Hubungan Tingkat Pengetahuan Dan Dukungan Keluarga Dengan Kegagalan Ibu Nifas Primipara Dalam Pemberian Kolostrum Pada Bayi Baru Lahir 1-3 Hari Di Wilayah Kerja Puskesmas Bidar Alam Tahun 2019
Categorie(s):
Laporan Tugas Akhir
Author(s):
Khairina, Miftamia
Advisor:
Indreswati
Kasoema, Rahmi Sari
Kasoema, Rahmi Sari
ISSN/ISBN:
-
eISSN/eISBN:
-
Volume:
-
Keyword(s):
Kolostrum, Pengetahuan, Dukungan Keluarga, Ibu Nifas.
DOI:
-
Abstract :
Asi Eklusif adalah memberi Air Susu Ibu secara eklusif tanpa ada makanan atau minuman tambahan lainnya yang mulai dilakukan saat bayi baru lahir sampai bayi berumur 6 bulan. Asi eklusif merupakan jenjang untuk pemberian kolostrum pada bayi baru lahir. Di Provinsi Sumatera Barat bayi yang berumur 0-6 bulan yang tercatat dalam register pencatatan pemberian ASI tahun 2017 adalah sebanyak 10.834 orang dan mendapat ASI Eklusif sebanyak 8.101 (74,77%). Tujuan penelitian ini adalah untuk mengetahui hubungan tingkat pengetahuan dan dukungan keluarga dengan kegagalan ibu nifas primipara dalam pemberian kolostrum pada bayi baru lahir 1-3 hari di wilayah kerja puskemas bidar alam tahun 2019. Penelitian ini bersifat deskriptif analitik dengan desain cross sectional.
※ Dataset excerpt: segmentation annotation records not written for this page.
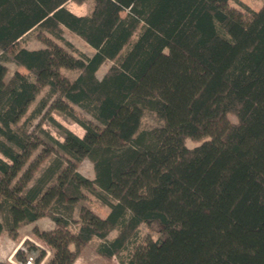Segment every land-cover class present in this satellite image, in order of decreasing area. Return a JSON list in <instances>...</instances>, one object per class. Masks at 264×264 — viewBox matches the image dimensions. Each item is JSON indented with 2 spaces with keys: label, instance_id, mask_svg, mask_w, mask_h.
<instances>
[{
  "label": "trees",
  "instance_id": "obj_1",
  "mask_svg": "<svg viewBox=\"0 0 264 264\" xmlns=\"http://www.w3.org/2000/svg\"><path fill=\"white\" fill-rule=\"evenodd\" d=\"M67 1L0 0V234L14 238L22 222L47 216L54 227L33 228L51 250L43 264H72L92 238L110 260L139 224L156 223L158 236L120 264H264V0L256 10L241 0H91L86 14ZM33 29L46 33L44 45H21ZM4 60L27 73L5 79ZM144 109L162 124L142 129ZM42 116L62 140L32 125ZM84 157L92 179L76 169ZM81 188L108 211L80 206L72 228ZM14 257L24 259L19 250Z\"/></svg>",
  "mask_w": 264,
  "mask_h": 264
},
{
  "label": "rangeland",
  "instance_id": "obj_2",
  "mask_svg": "<svg viewBox=\"0 0 264 264\" xmlns=\"http://www.w3.org/2000/svg\"><path fill=\"white\" fill-rule=\"evenodd\" d=\"M244 3H246L249 7L252 9H257L263 0H241ZM231 6L238 7L234 2H229ZM92 5L91 0H85L81 4H77L73 0H68L66 2V7L70 9L72 12L76 14H86L90 11ZM121 16H124L126 14V10H123L121 13ZM42 34V33H41ZM37 33L36 29L31 30L26 34L24 39L21 40V45H24L28 48H34L38 46H43V34H46L43 32L41 35ZM62 35L65 39L70 41L78 50L90 55L93 52V49L87 45L80 37L75 35L74 33L70 32L67 29H63ZM59 43V41H57ZM60 44V43H59ZM4 65L6 66V73H5V79L8 78L11 73L14 70H18L24 74L27 73V71L15 65L10 60H4ZM110 62L105 61L96 71V76L98 78H101L104 72L106 71L107 67L109 66ZM61 72L70 77L73 78L76 74V70H70V69H61ZM41 96V93L36 97V100ZM32 107V106H31ZM51 116L61 123L63 126L71 130L73 133H75L78 136L83 135V128L77 124L76 122H73L70 120L67 116L64 114L51 111ZM79 117H85L88 119H91L90 115L83 113L81 111H78ZM226 118L230 121H236V117L232 114H227ZM38 122L44 129L48 130L55 138L62 140L61 132L50 123V121L42 116L39 118H36L32 125ZM161 121L154 115L153 112L144 109L141 115V123L140 127L142 129H153L156 127H159L161 125ZM32 129V126L30 127V130ZM207 138V136H202L199 138H186L185 139V145L188 147L195 146L199 144L202 140ZM40 148H38L36 151H34L31 158H33L39 151ZM53 157V154L48 155L43 161L39 163L37 166L34 175L36 176L42 168L50 161V159ZM77 171L82 174L83 176L92 179L93 178V167L92 162L87 157H84L81 159V161L77 165ZM98 191V189H97ZM100 192V191H98ZM80 206H85L89 208L91 211L96 213L99 216H105L108 208L105 204L101 202L89 189L81 188V197L74 205L73 213L69 218L70 220V226L73 228L75 227L74 221L78 220L79 218V208ZM54 222L47 216L40 217L32 222H22L17 229V235L12 238L10 237L7 232H2L0 234V261L7 262L9 264H15V262L19 261L14 257V253L16 250H19L21 252V255L25 258L28 255H32L34 259L39 255L40 251L44 252V256L41 259V261L38 264H43L45 260L48 258V256L51 254L50 248L39 238L37 237L34 232L33 228L37 227L38 229H50L54 227ZM116 233V229L111 230L107 237L112 238ZM158 225L156 223H152L150 225H147L145 223H141L138 226L137 234L131 241H129L125 248L119 253V255L112 256L110 260H107L103 257H101L97 251H96V245L99 242V239L92 238L87 244L81 246L79 253L75 257L72 264H120L121 260H124L129 253V251L133 248V246L136 243L142 242L146 239H154L158 236Z\"/></svg>",
  "mask_w": 264,
  "mask_h": 264
},
{
  "label": "built area",
  "instance_id": "obj_3",
  "mask_svg": "<svg viewBox=\"0 0 264 264\" xmlns=\"http://www.w3.org/2000/svg\"><path fill=\"white\" fill-rule=\"evenodd\" d=\"M15 264H35L34 257L32 255H28L23 260L15 262Z\"/></svg>",
  "mask_w": 264,
  "mask_h": 264
},
{
  "label": "crops",
  "instance_id": "obj_4",
  "mask_svg": "<svg viewBox=\"0 0 264 264\" xmlns=\"http://www.w3.org/2000/svg\"><path fill=\"white\" fill-rule=\"evenodd\" d=\"M65 6H66V3H65ZM256 10V9H255ZM38 47H41V46H38ZM38 47H34V48H38Z\"/></svg>",
  "mask_w": 264,
  "mask_h": 264
},
{
  "label": "bare ground",
  "instance_id": "obj_5",
  "mask_svg": "<svg viewBox=\"0 0 264 264\" xmlns=\"http://www.w3.org/2000/svg\"><path fill=\"white\" fill-rule=\"evenodd\" d=\"M35 260V259H34Z\"/></svg>",
  "mask_w": 264,
  "mask_h": 264
}]
</instances>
Populasi penelitian ini adalah seluruh ibu nifas primipara pada bulan Juli yang ada di wilayah kerja Puskesmas Bidar Alam yaitu 35 orang dengan teknik total sampling. Pengumpulan data menggunakan kuesioner. Hasil penelitian meliputi analisis univariat dan analisis bivariate dengan menggunakan uji chi square secara komputerisasi. Hasil analisis univariat 57,1% berpengetahuan rendah, 51,4% mendapat dukungan Keluarga tinggi dan 54,3% yang memberikan kolostrum. Analisa bivariat didapatkan ada hubungan pengetahuan (p= 0.021) dan dukungan keluarga (p=0.011) dengan pemberian kolostrum pada bayi. Kesimpulan penelitian ini adalah pengetahuan dan dukungan keluarga merupakan faktor yang mempengaruhi pemberian kolostrum pada bayi. Diharapkan kepada ibu nifas primipara agar meningkatkan pengetahuan sehingga termotivasi untuk memberikan kolostrum pada bayi baru lahir 1-3 hari.